Como foi a conversa com o governador do Rio de Janeiro Cláudio Castro sobre a investigação da CIDH?
Acho que o governador tem uma perspectiva de ter um marco de segurança e de garantir segurança a partir do ponto de vista da obrigação estatal. Mas também acredito que ele entende que há fatos que precisam ser investigados. Ele nos disse que teremos acesso e transparência em todos os questionamentos que fizermos posteriormente. Para a Comissão isso é importante, que uma autoridade nos dê garantia de acesso à informação. Por enquanto, ainda não encaminhamos as perguntas. Com o encerramento da conversa com as famílias, nós vamos solicitar as informações.
Vocês obtêm dados, vídeos, esse tipo de material do governo, ou é uma investigação mais baseada em perguntas ao Estado?
É uma investigação baseada em perguntas ao Estado. Em outras jurisdições, já pedimos, por exemplo, fotografias de medicina legal, perícias de medicina legal. Mas toda essa informação técnica geralmente vem do Estado, a não ser que alguma organização da sociedade civil faça perícias e possa enviá-las.
Vocês vão solicitar essas perícias ao Estado brasileiro?
Sim.
Há algum grupo independente realizando perícias para oferecer a vocês?
Por enquanto, algumas organizações dizem que gostariam de ter um grupo independente, mas ainda não o formaram. Há uma intenção, mas ainda não é algo concreto.
Quando essa investigação deve ser concluída?
Esperamos que nas próximas semanas possamos divulgar algumas conclusões preliminares. Gostaríamos que fosse até o fim do ano, mas precisamos respeitar o processo do Estado de fornecer todas as informações. Seria irresponsável publicar um informe sem esperar a informação estatal.

(Registros de dados coletados)
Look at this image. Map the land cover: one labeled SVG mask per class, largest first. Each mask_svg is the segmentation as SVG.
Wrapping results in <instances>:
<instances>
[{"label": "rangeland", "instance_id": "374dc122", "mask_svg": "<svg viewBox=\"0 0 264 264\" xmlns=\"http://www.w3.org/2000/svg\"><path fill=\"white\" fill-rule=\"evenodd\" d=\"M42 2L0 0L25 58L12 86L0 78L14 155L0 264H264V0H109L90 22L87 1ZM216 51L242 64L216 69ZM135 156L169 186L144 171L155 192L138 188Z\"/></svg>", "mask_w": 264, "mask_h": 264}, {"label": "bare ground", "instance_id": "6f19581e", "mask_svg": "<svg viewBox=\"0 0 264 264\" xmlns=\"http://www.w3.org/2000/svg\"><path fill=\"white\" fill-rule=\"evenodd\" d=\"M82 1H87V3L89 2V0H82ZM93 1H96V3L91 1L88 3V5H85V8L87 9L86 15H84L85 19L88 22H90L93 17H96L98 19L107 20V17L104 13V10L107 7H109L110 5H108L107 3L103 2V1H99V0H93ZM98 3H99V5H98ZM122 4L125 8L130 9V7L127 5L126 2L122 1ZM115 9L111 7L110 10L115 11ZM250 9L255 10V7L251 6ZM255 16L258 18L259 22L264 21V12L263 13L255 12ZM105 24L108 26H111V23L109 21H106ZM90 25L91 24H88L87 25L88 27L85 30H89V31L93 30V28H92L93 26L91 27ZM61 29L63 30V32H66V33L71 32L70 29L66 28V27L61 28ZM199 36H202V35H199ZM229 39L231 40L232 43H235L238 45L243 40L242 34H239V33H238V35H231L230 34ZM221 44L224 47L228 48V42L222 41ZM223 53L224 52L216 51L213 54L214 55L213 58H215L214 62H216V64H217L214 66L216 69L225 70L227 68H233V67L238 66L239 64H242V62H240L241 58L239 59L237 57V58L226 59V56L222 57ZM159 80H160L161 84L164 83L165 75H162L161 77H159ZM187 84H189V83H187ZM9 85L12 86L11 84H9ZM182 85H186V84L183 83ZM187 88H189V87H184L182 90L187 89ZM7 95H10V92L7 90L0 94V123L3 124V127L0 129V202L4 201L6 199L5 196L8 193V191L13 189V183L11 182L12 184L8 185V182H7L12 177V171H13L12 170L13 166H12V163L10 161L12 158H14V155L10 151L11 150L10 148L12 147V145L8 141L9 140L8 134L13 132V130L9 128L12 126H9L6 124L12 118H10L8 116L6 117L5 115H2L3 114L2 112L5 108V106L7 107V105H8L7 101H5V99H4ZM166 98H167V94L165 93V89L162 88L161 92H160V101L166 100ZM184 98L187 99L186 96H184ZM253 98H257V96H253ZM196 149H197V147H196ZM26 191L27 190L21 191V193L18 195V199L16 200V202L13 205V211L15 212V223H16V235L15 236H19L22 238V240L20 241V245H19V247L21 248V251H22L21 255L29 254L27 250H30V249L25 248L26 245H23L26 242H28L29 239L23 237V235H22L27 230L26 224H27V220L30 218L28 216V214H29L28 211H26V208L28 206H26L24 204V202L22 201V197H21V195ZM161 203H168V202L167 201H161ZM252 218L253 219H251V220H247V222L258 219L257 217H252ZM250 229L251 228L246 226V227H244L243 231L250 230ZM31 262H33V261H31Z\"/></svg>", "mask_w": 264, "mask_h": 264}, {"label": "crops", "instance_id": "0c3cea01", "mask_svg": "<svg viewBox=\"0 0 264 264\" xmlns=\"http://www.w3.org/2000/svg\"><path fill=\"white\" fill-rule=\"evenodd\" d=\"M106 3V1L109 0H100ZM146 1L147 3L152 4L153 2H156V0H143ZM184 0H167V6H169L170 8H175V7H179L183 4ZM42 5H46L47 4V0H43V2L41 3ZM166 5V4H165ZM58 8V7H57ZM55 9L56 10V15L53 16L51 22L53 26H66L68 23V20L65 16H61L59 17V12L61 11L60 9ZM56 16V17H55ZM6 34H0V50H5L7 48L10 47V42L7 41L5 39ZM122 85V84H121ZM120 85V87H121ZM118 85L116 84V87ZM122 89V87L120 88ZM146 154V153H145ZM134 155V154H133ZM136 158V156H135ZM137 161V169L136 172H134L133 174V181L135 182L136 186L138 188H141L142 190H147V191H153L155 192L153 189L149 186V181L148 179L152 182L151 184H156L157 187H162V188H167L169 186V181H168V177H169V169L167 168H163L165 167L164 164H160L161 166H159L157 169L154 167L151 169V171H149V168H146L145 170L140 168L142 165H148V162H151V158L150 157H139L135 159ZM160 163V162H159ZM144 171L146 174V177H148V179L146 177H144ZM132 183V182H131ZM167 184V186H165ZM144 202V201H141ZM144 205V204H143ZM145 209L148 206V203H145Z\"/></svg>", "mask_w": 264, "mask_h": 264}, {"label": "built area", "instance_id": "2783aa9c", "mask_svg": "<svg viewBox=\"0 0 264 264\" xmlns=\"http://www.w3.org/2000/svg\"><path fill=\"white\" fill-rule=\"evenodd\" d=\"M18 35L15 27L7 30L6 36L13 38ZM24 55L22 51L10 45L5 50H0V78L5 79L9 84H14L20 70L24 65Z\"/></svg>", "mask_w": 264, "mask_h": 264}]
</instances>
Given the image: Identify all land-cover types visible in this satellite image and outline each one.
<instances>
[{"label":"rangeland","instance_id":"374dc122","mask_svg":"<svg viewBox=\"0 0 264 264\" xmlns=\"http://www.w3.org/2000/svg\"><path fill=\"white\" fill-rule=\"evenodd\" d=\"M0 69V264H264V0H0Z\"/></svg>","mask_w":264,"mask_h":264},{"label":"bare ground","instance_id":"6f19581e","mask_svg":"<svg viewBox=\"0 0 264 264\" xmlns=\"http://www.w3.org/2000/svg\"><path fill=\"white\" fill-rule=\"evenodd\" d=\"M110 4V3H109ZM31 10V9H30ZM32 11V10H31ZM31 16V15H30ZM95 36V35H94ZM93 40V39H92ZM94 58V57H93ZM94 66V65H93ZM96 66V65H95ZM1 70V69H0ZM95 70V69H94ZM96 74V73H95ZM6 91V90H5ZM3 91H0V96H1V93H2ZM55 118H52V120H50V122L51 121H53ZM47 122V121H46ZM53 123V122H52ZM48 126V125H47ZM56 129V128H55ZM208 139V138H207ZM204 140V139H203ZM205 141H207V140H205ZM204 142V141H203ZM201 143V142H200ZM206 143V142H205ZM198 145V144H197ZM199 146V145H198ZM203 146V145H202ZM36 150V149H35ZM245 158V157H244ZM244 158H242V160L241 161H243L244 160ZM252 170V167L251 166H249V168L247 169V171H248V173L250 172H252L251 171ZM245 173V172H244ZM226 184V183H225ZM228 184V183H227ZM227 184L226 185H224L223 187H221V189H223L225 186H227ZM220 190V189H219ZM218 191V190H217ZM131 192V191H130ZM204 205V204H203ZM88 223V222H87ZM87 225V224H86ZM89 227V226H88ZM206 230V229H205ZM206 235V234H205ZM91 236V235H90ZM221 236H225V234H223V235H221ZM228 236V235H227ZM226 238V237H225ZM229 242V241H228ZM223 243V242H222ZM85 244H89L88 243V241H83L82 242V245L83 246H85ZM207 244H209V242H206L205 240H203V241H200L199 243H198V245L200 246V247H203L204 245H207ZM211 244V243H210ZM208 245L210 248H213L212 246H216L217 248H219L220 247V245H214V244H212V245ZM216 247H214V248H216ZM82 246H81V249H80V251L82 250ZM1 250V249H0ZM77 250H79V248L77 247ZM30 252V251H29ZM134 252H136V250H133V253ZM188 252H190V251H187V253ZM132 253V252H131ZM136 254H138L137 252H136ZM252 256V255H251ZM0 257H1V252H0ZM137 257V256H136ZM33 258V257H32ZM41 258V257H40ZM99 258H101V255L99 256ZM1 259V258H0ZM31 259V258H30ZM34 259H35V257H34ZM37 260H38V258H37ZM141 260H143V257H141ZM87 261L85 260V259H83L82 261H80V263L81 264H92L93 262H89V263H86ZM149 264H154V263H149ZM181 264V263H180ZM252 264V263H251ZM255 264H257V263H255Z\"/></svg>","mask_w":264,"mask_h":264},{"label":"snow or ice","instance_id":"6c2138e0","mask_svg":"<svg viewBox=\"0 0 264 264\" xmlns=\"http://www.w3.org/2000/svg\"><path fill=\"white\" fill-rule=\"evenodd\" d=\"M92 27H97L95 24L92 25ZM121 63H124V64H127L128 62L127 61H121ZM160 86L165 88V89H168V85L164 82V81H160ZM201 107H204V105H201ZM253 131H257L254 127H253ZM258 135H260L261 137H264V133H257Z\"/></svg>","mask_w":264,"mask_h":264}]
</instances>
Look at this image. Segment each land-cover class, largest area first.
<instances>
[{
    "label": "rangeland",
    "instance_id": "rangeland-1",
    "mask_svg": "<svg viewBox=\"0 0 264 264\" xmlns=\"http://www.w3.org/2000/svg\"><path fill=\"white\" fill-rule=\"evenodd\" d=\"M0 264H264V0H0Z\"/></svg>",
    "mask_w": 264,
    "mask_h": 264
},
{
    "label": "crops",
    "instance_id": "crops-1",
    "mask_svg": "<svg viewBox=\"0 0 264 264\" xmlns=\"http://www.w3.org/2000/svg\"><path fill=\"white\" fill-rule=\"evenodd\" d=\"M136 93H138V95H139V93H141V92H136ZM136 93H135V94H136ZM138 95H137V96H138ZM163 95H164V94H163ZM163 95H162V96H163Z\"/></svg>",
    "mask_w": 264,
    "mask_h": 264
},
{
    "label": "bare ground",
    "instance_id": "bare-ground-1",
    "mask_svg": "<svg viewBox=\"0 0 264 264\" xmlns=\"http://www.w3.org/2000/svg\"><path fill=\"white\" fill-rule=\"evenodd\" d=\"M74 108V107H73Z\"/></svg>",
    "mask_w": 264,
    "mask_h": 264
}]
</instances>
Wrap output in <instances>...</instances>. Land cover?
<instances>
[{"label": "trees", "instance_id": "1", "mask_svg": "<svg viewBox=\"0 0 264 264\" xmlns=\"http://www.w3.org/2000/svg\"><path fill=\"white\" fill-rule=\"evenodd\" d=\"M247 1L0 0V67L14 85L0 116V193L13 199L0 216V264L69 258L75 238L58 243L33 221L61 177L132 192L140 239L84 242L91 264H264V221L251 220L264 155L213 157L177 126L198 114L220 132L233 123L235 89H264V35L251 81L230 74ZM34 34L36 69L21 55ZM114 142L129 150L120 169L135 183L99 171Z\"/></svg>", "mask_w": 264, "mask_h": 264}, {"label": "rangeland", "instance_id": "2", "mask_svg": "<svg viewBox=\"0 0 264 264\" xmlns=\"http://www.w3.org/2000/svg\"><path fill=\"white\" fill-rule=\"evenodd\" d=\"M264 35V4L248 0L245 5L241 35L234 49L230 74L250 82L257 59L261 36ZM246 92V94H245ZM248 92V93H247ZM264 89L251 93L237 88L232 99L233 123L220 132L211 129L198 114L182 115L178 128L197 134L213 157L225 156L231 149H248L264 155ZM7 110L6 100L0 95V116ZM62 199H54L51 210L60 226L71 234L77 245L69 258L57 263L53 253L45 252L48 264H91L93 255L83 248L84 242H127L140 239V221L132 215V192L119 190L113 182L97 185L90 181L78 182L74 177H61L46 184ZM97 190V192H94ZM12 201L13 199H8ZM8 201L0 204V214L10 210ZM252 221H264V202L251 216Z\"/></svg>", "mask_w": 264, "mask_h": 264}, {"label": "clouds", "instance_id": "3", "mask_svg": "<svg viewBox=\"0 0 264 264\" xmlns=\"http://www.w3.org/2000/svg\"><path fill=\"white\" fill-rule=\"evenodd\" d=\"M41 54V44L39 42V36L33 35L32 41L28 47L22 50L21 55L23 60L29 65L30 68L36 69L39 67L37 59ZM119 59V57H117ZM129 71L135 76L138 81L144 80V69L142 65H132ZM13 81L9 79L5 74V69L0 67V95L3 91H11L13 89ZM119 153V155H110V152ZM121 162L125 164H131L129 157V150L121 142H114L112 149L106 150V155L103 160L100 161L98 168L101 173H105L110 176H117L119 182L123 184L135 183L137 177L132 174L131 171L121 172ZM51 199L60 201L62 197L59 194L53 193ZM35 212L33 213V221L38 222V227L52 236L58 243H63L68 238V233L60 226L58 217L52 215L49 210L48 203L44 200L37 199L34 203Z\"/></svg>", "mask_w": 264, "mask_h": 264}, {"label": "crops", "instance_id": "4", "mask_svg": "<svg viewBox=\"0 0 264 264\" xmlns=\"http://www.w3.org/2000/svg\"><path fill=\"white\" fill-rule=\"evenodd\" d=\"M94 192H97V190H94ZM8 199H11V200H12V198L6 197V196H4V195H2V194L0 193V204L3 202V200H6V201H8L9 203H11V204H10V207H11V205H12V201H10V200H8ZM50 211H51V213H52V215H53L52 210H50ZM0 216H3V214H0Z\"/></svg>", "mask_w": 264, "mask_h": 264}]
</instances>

(Tarefa): Cite, sem mudar nada, o trecho da entrevista sobre a investigação da CIDH que abre com as palavras "Esperamos que nas" e fecha com "a informação estatal.".

(Resolução do exercício):
Esperamos que nas próximas semanas possamos divulgar algumas conclusões preliminares. Gostaríamos que fosse até o fim do ano, mas precisamos respeitar o processo do Estado de fornecer todas as informações. Seria irresponsável publicar um informe sem esperar a informação estatal.